A limitation of this study is that focus groups were conducted post-intervention only, whereas a longitudinal qualitative design might more adequately capture behavioral changes over time [69]. Additionally, future qualitative studies aiming to uncover intervention mechanisms in complex behavior change interventions should include data collected from additional roles such as teachers, trainers, families, and stakeholders. This would allow a wider approach to identifying other policy, structural, and temporal contextual factors that could affect the implementation of interventions and their outcomes in practice [70].

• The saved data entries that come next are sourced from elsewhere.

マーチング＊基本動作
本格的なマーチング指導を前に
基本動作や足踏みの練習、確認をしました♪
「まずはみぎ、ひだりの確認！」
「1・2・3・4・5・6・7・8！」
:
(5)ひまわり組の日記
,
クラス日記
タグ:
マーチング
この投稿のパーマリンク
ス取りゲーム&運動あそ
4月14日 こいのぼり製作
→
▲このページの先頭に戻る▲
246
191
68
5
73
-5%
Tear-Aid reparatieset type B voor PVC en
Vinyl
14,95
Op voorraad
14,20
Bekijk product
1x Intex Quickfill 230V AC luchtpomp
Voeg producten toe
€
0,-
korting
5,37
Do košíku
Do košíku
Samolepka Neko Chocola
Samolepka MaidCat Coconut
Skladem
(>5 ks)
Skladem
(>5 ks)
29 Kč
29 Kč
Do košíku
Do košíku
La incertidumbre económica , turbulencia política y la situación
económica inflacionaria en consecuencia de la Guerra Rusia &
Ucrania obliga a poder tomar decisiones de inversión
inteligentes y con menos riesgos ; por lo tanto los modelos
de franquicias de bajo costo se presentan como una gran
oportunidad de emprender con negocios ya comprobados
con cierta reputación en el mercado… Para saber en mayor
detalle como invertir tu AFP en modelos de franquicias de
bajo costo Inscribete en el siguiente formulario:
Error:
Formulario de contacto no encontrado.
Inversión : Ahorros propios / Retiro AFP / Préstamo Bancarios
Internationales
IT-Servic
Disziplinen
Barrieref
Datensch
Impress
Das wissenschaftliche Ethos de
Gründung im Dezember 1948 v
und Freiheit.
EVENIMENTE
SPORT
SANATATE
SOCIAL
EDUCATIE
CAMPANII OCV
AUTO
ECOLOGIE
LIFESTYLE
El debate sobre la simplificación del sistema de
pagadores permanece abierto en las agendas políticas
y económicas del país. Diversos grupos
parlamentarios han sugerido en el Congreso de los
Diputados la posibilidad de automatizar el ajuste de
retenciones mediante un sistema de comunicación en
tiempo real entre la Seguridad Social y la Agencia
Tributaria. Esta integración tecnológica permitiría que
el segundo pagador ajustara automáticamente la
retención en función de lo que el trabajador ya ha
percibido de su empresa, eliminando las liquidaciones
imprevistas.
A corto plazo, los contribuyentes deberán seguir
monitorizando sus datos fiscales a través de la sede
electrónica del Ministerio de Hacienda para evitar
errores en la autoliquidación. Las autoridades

In addition, this paper nested vaping behavior into some sub-categories of smoking behavior according to the data because intervention activities delivered mixed information about combustible cigarettes and e-cigarettes. However, our findings suggest that smoking and vaping can have different influences according to contextual factors. Future researchers should inquire about influences for smoking and vaping separately, highlighting the role of social influence and exposure to tobacco advertising.

Conclusion

Our findings outline how individual and contextual resources influence behavioral change for school-based smoking prevention in practice. Local contextual factors and social influences affecting pupils should be considered in the implementation of interventions to prevent smoking. Using a theory-based perspective, this work contributes towards understanding how and why school-based smoking prevention interventions work, as well as offering the potential to help future researchers optimize their implementation, according to their context, to generate the targeted health outcomes.